(DATASET EXTRACT)

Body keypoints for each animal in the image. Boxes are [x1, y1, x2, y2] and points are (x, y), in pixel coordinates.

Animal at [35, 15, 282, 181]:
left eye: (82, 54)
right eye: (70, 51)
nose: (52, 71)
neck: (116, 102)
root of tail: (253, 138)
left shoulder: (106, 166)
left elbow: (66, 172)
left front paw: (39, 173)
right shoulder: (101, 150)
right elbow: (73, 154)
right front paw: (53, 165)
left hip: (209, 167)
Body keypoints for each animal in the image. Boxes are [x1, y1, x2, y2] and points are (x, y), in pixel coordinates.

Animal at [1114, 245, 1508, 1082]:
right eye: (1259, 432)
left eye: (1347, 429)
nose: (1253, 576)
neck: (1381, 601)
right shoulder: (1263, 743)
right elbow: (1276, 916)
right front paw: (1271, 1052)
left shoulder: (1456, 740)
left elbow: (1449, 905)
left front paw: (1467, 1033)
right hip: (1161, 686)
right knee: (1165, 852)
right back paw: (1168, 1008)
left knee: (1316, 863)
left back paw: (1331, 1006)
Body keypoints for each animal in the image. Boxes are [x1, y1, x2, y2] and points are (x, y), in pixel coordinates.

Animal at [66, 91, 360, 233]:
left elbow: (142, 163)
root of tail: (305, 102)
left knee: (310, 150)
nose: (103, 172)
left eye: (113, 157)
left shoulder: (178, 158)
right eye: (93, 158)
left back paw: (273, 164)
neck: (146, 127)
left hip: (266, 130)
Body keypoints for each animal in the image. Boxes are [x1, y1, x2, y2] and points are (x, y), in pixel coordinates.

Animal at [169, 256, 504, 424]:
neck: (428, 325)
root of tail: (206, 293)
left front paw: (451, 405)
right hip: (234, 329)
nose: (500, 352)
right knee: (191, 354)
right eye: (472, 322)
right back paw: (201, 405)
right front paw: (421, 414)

(End DATASET EXTRACT)

TASK ITEM:
Everything from the line with "left shoulder: (178, 158)" down to the final line above is to be retyped exactly. Leave the earlier lines out.

EXPECTED ANSWER:
left shoulder: (178, 158)
right eye: (93, 158)
left back paw: (273, 164)
neck: (146, 127)
left hip: (266, 130)
Body keypoints for each animal in the image. Boxes are [x1, y1, x2, y2] and points are (x, y), in pixel coordinates.

Animal at [169, 256, 504, 424]:
neck: (428, 325)
root of tail: (206, 293)
left front paw: (451, 405)
right hip: (234, 329)
nose: (500, 352)
right knee: (191, 354)
right eye: (472, 322)
right back paw: (201, 405)
right front paw: (421, 414)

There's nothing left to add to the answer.